| The input |
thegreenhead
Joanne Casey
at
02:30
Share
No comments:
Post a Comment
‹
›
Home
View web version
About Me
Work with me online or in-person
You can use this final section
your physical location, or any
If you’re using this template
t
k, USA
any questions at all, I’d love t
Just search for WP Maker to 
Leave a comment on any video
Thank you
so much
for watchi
---
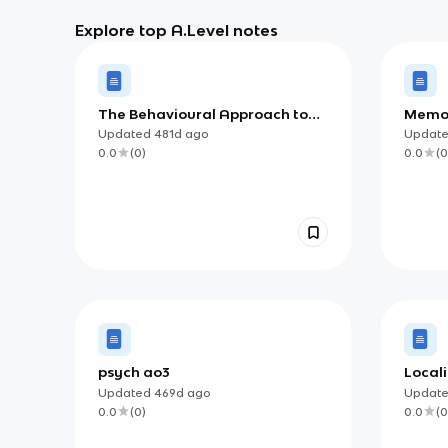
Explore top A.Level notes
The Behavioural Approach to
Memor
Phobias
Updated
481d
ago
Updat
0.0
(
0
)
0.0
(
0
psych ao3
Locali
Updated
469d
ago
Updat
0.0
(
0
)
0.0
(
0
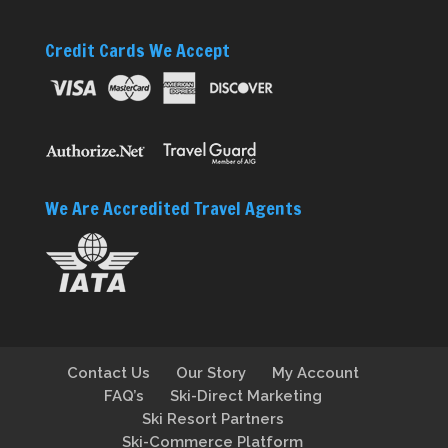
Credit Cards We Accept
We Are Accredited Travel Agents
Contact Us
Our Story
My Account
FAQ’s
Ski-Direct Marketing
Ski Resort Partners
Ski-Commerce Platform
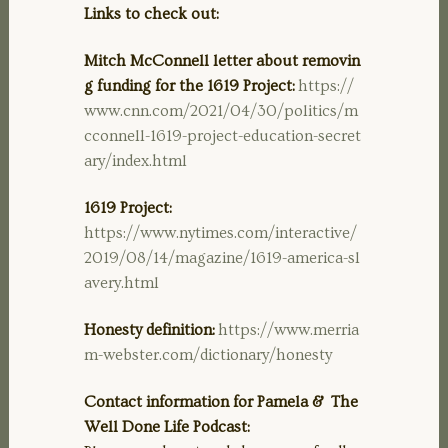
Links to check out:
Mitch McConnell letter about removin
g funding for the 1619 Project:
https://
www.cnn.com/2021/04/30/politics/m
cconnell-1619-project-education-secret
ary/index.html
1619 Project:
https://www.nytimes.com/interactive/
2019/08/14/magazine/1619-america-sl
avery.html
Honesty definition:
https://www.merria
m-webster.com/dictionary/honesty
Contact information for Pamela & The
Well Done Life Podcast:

| About this exercise |
From the records above, transcribe only the stretch from the line with "We Are Accredited Travel Agents" through the line with "Well Done Life", keeping both ends. Omit pictures.

| Answer space |
We Are Accredited Travel Agents
Contact Us
Our Story
My Account
FAQ’s
Ski-Direct Marketing
Ski Resort Partners
Ski-Commerce Platform
Links to check out:
Mitch McConnell letter about removin
g funding for the 1619 Project:
https://
www.cnn.com/2021/04/30/politics/m
cconnell-1619-project-education-secret
ary/index.html
1619 Project:
https://www.nytimes.com/interactive/
2019/08/14/magazine/1619-america-sl
avery.html
Honesty definition:
https://www.merria
m-webster.com/dictionary/honesty
Contact information for Pamela & The
Well Done Life Podcast:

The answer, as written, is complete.